As of May 3, the iShares Global Utilities ETF (JXI) will change its index from the S&P Global 1200 Utilities Index to the S&P Global 1200 Utilities (Sector) Capped Index.
Finally, effective June 1, the VanEck Vectors Preferred Securities ex Financials ETF (PFXF) will change its index from the Wells Fargo Hybrid and Preferred Securities ex Financials Index to the ICE Exchange-Listed Fixed & Adjustable Rate Non-Financial Preferred Securities Index.
Beyond what ETF.com has already covered, there were several launches during the past few weeks. These included the Corbett Road Tactical Opportunity ETF (OPPX), an actively managed U.S. equity fund that rolled out on Feb. 25 with an expense ratio of 0.75%. It was followed by the March 1 launch of the Alger Mid Cap 40 ETF (FRTY), another actively managed U.S. equity fund; it holds approximately 40 securities selected based on an investment thesis centered around “positive dynamic change.”
On March 4, Fidelity debuted two actively managed bond ETFs, the Fidelity Investment Grade Bond ETF (FIGB) and the Fidelity Investment Grade Securitized ETF (FSEC). They both come with expense ratios of 0.36%, according to their prospectuses.
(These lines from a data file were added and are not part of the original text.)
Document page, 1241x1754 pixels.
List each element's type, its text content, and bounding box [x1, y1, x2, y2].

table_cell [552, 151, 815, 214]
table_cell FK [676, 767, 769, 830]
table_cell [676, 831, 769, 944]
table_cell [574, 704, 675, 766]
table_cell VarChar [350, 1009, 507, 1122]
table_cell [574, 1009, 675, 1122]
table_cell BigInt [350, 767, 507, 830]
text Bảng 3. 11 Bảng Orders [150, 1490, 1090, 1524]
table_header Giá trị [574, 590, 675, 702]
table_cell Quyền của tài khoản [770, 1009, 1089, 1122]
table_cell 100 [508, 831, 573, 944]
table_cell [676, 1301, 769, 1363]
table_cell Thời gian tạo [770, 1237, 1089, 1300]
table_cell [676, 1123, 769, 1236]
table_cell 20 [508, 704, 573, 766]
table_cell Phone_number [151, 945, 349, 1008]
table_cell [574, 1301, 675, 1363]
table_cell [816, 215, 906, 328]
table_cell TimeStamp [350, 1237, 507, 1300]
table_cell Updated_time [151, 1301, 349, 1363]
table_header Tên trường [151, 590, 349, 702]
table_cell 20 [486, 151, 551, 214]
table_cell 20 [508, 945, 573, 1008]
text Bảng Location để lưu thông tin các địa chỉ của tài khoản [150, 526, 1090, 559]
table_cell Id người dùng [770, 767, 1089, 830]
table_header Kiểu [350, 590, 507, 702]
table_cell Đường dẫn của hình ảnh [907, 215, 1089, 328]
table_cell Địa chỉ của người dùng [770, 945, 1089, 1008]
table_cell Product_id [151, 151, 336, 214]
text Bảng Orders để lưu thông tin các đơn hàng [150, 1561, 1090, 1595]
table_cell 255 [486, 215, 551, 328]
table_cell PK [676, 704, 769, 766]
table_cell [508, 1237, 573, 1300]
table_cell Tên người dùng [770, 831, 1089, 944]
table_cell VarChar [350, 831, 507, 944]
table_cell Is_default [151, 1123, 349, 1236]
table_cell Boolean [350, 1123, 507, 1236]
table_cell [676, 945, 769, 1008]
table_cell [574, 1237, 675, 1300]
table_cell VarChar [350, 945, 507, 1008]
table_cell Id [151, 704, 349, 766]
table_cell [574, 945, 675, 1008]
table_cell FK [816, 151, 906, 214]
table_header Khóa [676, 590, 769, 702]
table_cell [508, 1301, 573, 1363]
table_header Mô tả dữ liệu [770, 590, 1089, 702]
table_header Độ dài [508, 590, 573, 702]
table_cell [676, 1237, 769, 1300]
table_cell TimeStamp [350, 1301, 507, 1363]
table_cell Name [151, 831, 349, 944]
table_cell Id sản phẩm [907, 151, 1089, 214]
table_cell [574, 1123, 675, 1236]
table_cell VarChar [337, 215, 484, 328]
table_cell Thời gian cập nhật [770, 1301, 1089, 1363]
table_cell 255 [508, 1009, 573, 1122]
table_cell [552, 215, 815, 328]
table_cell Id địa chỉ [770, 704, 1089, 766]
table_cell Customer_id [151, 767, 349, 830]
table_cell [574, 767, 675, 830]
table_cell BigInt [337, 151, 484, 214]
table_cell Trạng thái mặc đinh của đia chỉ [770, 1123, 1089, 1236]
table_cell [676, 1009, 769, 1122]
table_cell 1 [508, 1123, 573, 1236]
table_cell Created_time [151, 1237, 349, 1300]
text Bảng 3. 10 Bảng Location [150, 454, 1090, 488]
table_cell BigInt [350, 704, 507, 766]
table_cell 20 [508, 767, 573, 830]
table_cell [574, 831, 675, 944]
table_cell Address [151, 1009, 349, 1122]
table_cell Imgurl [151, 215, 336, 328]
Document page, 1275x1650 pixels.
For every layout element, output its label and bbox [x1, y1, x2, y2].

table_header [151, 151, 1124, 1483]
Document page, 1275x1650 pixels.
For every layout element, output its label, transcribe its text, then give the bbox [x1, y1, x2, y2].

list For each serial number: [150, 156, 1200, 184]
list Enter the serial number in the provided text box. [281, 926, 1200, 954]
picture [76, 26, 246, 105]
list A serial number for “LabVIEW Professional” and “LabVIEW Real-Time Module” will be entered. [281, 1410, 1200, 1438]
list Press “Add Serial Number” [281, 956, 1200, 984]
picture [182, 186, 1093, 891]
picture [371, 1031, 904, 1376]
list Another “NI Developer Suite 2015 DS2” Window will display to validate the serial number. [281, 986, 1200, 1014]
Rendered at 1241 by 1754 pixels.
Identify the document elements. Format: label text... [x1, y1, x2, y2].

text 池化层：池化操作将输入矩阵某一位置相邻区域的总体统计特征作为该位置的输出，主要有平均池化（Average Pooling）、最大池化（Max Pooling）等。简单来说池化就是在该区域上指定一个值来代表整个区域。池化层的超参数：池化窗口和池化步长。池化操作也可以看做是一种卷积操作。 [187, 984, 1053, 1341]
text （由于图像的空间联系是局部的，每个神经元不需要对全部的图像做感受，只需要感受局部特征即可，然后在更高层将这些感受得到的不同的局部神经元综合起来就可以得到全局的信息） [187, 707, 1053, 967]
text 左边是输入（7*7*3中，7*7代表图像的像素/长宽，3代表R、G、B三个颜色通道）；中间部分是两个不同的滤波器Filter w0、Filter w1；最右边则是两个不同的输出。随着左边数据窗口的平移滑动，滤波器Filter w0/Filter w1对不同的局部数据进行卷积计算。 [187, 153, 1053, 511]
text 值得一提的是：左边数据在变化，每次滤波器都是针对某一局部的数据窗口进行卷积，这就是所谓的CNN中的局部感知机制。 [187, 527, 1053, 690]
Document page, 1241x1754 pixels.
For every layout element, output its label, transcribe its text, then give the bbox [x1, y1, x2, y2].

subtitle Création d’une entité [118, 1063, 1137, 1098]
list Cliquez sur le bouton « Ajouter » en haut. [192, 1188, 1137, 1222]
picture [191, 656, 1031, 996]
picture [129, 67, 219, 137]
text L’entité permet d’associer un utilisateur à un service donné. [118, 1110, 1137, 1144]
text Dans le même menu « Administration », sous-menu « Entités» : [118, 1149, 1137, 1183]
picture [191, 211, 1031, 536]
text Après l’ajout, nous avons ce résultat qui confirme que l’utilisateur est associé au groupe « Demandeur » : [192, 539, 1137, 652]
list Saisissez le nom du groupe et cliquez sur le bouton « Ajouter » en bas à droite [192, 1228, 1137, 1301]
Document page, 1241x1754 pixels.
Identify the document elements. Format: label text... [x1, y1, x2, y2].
There are also more closures set to complete in the near future. As of March 12, the AGFiQ U.S. Market Neutral Momentum Fund (MOM) and the AGFiQ Dynamic Hedged U.S. Equity ETF (USHG) will see their last day of trading.
Later in the month, the Dorsey Wright MLP Index ETN (BMLP) has its call settlement date set for March 16, and the VictoryShares Emerging Markets Volatility Wtd ETF (CEZ) will see its last day of trading on March 24.